* Task to complete *
Using the records below, write out again exactly the lines that begin at the line containing "III. Now enter your User ID" and end at the line containing "VII. After entering", and no other lines.

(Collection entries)
_ _ _ _
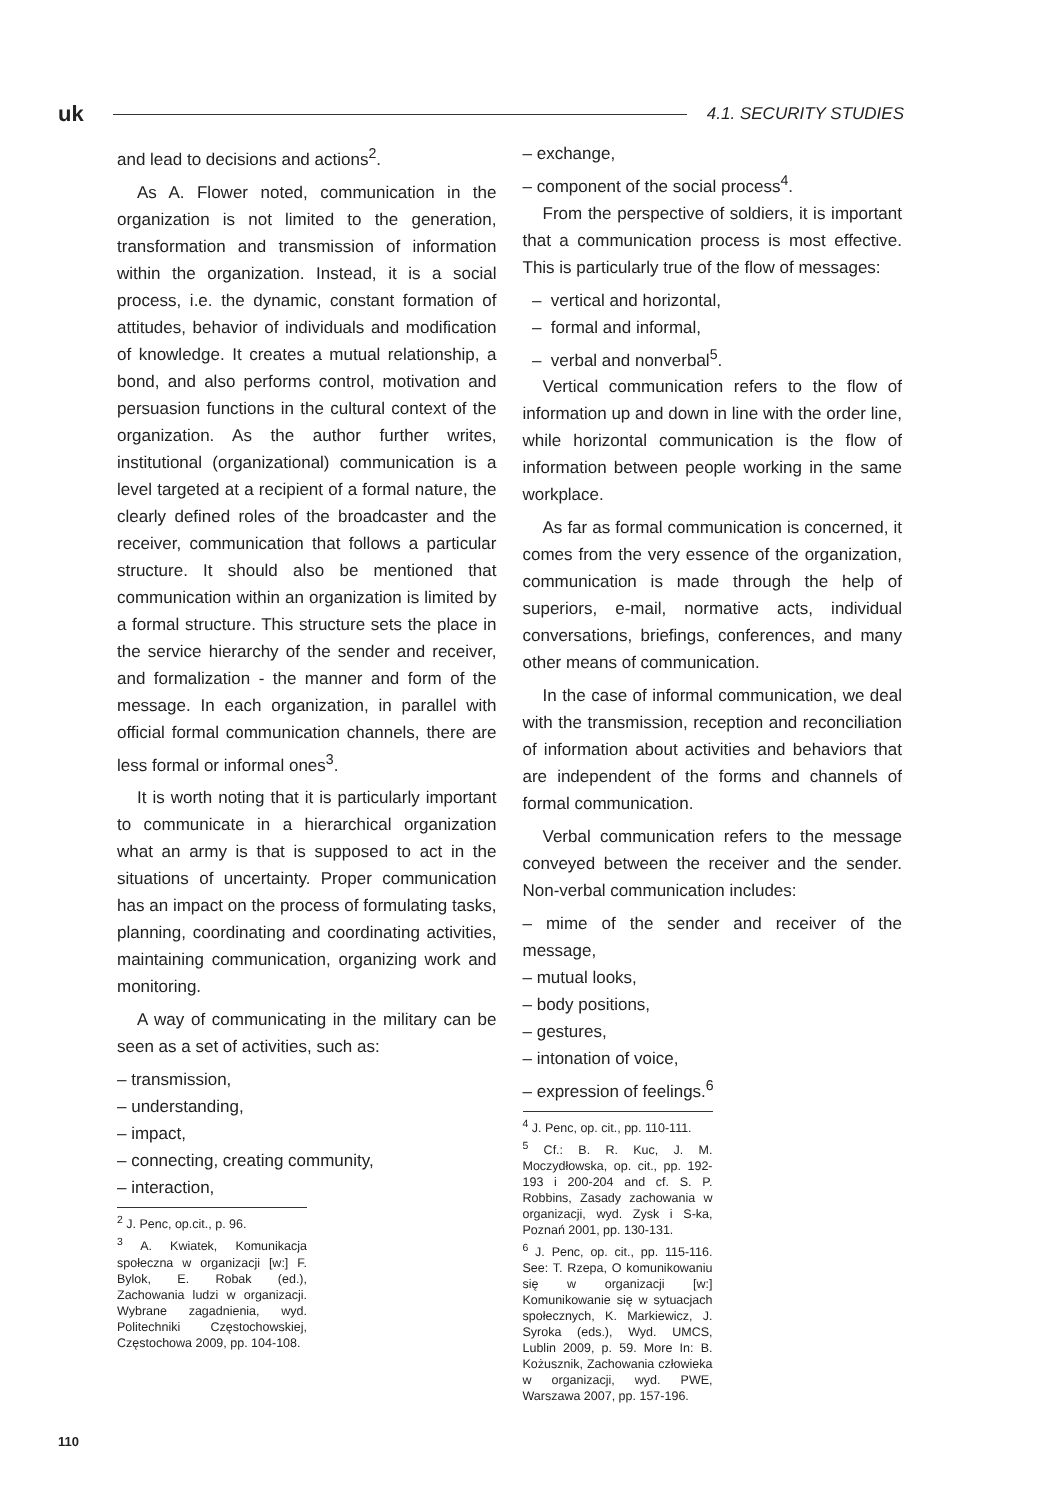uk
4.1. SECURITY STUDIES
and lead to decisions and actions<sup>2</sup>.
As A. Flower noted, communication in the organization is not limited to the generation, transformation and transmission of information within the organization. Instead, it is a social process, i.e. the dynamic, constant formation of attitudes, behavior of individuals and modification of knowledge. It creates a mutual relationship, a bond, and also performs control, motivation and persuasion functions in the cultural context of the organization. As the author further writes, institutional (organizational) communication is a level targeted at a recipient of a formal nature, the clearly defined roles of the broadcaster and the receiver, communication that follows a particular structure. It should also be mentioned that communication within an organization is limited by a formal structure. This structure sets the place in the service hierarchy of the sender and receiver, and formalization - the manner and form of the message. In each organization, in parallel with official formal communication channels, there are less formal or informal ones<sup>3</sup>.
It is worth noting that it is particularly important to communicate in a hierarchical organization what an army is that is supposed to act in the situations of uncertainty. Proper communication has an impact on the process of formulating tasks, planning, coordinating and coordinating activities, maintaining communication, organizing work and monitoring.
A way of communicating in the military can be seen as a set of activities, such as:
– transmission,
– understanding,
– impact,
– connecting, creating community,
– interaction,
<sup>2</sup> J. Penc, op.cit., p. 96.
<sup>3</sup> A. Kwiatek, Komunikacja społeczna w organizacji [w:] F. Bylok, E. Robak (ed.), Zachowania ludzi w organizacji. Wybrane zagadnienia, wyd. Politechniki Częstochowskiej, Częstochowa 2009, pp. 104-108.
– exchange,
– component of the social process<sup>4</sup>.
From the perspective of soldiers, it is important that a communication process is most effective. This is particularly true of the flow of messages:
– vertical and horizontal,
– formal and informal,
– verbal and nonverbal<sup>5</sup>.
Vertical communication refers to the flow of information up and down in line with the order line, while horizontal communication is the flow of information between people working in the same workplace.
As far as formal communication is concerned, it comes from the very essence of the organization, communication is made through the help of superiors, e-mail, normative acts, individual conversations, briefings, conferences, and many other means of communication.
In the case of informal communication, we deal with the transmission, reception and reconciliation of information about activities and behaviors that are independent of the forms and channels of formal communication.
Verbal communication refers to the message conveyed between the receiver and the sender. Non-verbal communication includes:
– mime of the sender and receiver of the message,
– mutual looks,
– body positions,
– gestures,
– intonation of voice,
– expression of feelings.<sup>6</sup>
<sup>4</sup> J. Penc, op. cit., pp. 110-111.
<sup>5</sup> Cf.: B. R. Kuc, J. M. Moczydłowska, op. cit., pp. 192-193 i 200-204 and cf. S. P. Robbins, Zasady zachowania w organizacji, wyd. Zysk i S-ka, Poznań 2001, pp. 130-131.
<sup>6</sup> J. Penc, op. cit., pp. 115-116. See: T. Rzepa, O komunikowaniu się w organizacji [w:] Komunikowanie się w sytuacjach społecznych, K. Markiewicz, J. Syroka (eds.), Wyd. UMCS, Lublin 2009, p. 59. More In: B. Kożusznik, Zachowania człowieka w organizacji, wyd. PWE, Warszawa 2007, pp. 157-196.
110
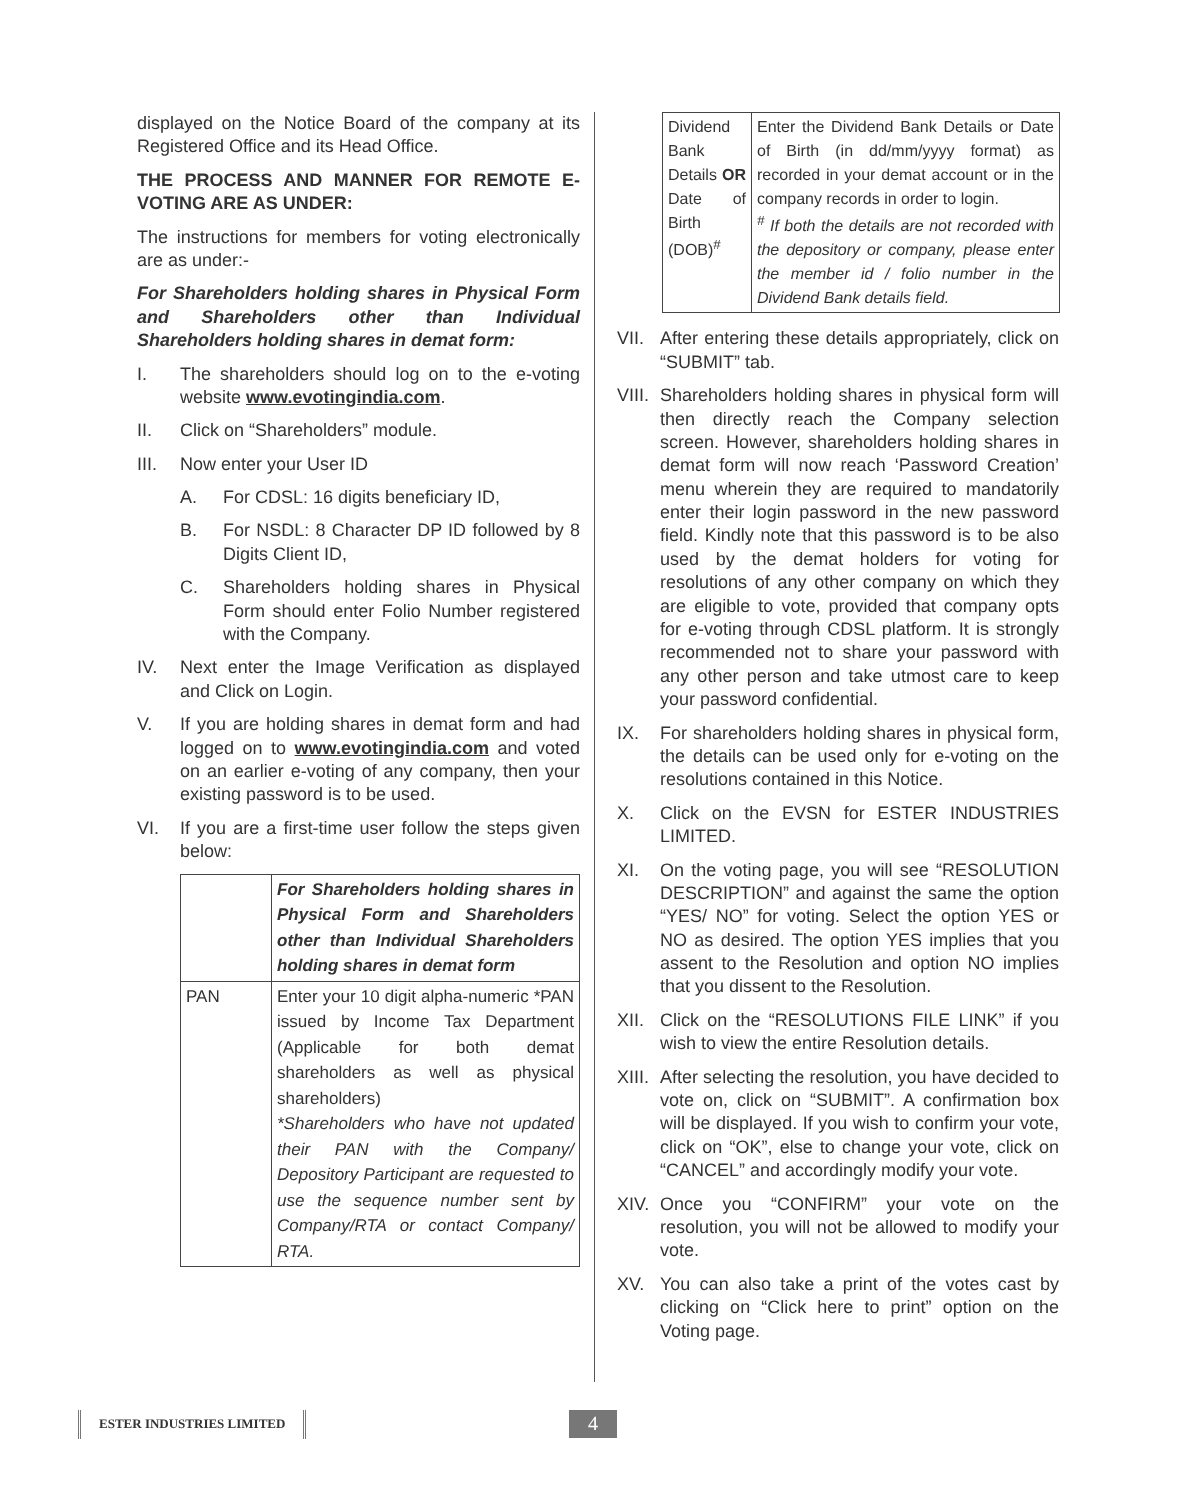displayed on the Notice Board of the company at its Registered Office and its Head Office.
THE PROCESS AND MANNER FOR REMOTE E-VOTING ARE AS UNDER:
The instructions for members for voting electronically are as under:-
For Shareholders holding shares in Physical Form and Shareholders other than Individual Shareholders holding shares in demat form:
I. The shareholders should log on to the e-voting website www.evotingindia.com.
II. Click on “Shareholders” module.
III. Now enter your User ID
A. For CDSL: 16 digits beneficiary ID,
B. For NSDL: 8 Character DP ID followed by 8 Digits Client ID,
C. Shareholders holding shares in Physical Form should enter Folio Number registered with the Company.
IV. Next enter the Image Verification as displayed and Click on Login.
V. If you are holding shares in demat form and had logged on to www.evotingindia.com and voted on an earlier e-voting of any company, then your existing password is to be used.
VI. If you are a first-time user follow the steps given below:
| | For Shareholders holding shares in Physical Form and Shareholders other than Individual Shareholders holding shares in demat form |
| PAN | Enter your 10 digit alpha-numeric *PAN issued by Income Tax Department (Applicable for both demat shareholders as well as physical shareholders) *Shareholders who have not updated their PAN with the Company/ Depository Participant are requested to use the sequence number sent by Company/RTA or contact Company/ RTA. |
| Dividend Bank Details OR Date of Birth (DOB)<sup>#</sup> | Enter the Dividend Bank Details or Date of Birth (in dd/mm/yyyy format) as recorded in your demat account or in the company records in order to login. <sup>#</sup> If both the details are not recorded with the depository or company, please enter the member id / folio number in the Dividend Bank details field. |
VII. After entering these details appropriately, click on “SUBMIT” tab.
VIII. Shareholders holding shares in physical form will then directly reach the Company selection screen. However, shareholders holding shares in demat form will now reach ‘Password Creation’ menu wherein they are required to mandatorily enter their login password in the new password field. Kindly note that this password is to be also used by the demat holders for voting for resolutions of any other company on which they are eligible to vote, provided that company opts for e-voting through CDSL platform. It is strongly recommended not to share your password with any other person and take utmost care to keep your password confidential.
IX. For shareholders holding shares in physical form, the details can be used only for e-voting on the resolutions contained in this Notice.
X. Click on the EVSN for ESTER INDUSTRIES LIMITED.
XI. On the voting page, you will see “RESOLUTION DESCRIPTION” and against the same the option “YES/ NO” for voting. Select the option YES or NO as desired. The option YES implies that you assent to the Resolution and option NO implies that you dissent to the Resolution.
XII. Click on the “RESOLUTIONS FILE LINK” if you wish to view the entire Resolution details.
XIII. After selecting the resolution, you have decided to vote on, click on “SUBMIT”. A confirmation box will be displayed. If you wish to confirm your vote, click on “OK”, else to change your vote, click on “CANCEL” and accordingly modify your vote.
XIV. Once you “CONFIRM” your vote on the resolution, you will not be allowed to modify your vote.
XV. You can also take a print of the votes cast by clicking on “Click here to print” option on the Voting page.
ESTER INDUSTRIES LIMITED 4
_ _ _ _
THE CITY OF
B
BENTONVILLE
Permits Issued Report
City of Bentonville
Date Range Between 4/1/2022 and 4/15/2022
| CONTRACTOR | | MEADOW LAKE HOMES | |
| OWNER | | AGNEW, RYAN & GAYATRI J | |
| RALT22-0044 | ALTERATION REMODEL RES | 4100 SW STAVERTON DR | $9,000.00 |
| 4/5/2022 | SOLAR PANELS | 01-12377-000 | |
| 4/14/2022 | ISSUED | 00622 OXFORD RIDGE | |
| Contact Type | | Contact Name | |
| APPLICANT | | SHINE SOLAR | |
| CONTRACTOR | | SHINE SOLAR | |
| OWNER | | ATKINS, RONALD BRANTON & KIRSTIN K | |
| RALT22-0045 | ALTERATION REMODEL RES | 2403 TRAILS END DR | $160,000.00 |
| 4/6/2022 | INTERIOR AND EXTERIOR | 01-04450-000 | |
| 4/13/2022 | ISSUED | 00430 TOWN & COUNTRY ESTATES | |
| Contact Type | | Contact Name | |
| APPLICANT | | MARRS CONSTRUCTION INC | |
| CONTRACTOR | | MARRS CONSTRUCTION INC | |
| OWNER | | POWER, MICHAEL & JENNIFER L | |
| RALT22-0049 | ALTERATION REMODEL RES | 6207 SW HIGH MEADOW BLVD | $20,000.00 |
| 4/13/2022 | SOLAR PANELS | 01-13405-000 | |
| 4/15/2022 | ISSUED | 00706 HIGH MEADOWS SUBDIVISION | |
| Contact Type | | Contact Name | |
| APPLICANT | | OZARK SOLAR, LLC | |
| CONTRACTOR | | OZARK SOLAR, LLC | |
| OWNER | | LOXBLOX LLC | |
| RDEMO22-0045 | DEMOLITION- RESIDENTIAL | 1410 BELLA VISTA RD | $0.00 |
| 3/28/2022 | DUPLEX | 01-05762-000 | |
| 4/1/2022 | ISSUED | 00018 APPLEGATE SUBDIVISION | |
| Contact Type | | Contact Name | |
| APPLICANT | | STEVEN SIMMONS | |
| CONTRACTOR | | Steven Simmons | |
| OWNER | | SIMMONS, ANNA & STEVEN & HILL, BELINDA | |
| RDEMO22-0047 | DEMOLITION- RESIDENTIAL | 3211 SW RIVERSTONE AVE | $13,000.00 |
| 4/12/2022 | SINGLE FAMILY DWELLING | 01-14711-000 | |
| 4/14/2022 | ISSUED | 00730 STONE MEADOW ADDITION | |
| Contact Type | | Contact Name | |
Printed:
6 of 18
_ _ _ _
* Problem solution *
III. Now enter your User ID
A. For CDSL: 16 digits beneficiary ID,
B. For NSDL: 8 Character DP ID followed by 8 Digits Client ID,
C. Shareholders holding shares in Physical Form should enter Folio Number registered with the Company.
IV. Next enter the Image Verification as displayed and Click on Login.
V. If you are holding shares in demat form and had logged on to www.evotingindia.com and voted on an earlier e-voting of any company, then your existing password is to be used.
VI. If you are a first-time user follow the steps given below:
| | For Shareholders holding shares in Physical Form and Shareholders other than Individual Shareholders holding shares in demat form |
| PAN | Enter your 10 digit alpha-numeric *PAN issued by Income Tax Department (Applicable for both demat shareholders as well as physical shareholders) *Shareholders who have not updated their PAN with the Company/ Depository Participant are requested to use the sequence number sent by Company/RTA or contact Company/ RTA. |
| Dividend Bank Details OR Date of Birth (DOB)<sup>#</sup> | Enter the Dividend Bank Details or Date of Birth (in dd/mm/yyyy format) as recorded in your demat account or in the company records in order to login. <sup>#</sup> If both the details are not recorded with the depository or company, please enter the member id / folio number in the Dividend Bank details field. |
VII. After entering these details appropriately, click on “SUBMIT” tab.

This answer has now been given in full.